After four short story collections, Means delivers his first novel, Hystopia, a wildly original trip through an unhinged 1960s America.

You’ve written about violence, but Hystopia is about its aftermath. Was that a conscious decision?

As I finished a draft, I realized I was really writing about the struggle to heal, about the nature of finding a way to face trauma. In the end, one way or another, I think, all writing is about healing. But I was also writing about those who are affected by the aftermath of combat—the lovers, sisters, fathers, mothers damaged by war. I imagined a drug called Tripizoid that was created to erase, or “enfold,” traumatic memory. That device helped me tell a tragic story in a different way. I did research into PTSD and watched a lot of news footage from the war and read widely and interviewed vets. But a great deal of the material for the book came from my own life, growing up in Michigan during the Vietnam War, years of absorbing. I knew for years I wanted to write a novel that addressed the personal trauma of my older sister, who suffered—and still suffers—from mental illness. For a long time I imagined—and I know it’s absurd—that she was an indirect casualty of the Vietnam War.

A new generation of writers is taking on the Iraq War, but you seem to be saying, “We’re not done with Vietnam.”

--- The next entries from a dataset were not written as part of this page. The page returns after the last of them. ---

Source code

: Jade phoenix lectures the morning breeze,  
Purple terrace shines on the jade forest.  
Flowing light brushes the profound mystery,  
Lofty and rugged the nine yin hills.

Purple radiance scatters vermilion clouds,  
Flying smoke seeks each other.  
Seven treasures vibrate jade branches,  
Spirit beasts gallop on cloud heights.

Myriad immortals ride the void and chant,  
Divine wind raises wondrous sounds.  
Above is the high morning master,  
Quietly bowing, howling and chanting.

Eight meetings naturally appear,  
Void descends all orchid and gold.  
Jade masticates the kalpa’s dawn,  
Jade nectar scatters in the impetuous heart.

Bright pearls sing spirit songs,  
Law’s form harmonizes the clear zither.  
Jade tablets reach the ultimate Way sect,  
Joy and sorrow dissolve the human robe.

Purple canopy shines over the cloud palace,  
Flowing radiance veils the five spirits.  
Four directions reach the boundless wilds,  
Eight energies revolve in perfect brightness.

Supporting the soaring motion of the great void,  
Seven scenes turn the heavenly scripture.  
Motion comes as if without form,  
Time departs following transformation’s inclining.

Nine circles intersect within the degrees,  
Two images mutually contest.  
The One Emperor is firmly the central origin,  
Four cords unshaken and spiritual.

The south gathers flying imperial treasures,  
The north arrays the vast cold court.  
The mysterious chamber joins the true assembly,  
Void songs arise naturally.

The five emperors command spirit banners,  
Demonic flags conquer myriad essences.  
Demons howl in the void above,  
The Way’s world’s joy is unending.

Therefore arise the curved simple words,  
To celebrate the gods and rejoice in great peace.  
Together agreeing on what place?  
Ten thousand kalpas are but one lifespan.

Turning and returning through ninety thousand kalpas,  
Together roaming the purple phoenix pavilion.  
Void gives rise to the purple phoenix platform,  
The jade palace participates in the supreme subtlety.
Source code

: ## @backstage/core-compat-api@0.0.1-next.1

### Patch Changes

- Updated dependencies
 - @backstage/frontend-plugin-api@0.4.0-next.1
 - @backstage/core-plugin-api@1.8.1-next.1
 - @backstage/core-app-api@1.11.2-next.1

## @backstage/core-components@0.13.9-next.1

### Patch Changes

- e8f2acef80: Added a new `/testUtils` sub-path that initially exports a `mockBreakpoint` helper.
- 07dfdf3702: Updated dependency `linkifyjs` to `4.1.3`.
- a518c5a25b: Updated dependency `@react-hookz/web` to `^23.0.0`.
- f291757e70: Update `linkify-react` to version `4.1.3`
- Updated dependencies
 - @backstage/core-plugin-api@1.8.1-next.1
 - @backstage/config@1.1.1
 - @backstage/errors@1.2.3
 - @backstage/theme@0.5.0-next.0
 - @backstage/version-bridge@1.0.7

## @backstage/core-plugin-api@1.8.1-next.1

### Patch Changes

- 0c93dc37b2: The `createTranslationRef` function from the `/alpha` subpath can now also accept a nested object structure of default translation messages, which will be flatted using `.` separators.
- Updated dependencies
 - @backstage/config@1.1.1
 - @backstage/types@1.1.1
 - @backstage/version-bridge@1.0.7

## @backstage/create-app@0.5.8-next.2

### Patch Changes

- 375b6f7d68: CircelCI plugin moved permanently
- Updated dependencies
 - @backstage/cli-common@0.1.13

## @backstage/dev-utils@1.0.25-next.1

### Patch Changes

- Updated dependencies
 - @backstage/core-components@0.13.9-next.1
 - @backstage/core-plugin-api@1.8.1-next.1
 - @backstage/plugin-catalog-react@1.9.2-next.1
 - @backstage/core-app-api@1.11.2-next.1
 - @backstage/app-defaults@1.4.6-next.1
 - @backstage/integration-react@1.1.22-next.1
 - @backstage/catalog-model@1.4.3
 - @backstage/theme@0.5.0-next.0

I don’t think we’re even close to being done with the ramifications, the trauma of the Vietnam War. The first big war lost. Now we have another war lost. Wars never simply end, not for those in combat and not for the culture, and one way or another they shape-shift from generation to generation. Faulkner, years after the fact, was still writing about the Civil War. There’s brilliant writing coming from Iraq vets; I just read some extremely strong stories by Luke Mogelson. But there’s fiction that comes directly out of experience, like Mailer’s The Naked and the Dead, and fiction filtered through history later, like Catch-22 or Slaughterhouse-Five, which were published in the ’60s and ended up being as much about Vietnam as WWII. Vietnam and Iraq are part of the same national trauma and delusion; we folded the war up when Reagan became president and unpacked it with Bush.

Americans don’t like talking about trauma. We tend to twist it into heroism and move on.

It seems to me that public celebration of valor is an important part of the healing process, finding a mass catharsis no matter what political impulses sent these men and women off to fight. Anyway, parades are fun. On the other hand, the concept of trauma as it relates to heroism is fantastically complicated, ever shifting, mythic, embedded in storytelling, and the process of healing acute trauma and reentering society after combat is deep and complex. Americans are pragmatic; we want quick, clean, simple solutions to vast problems. The paradox is that we’re a deeply confessional culture, but we’re not often contemplative.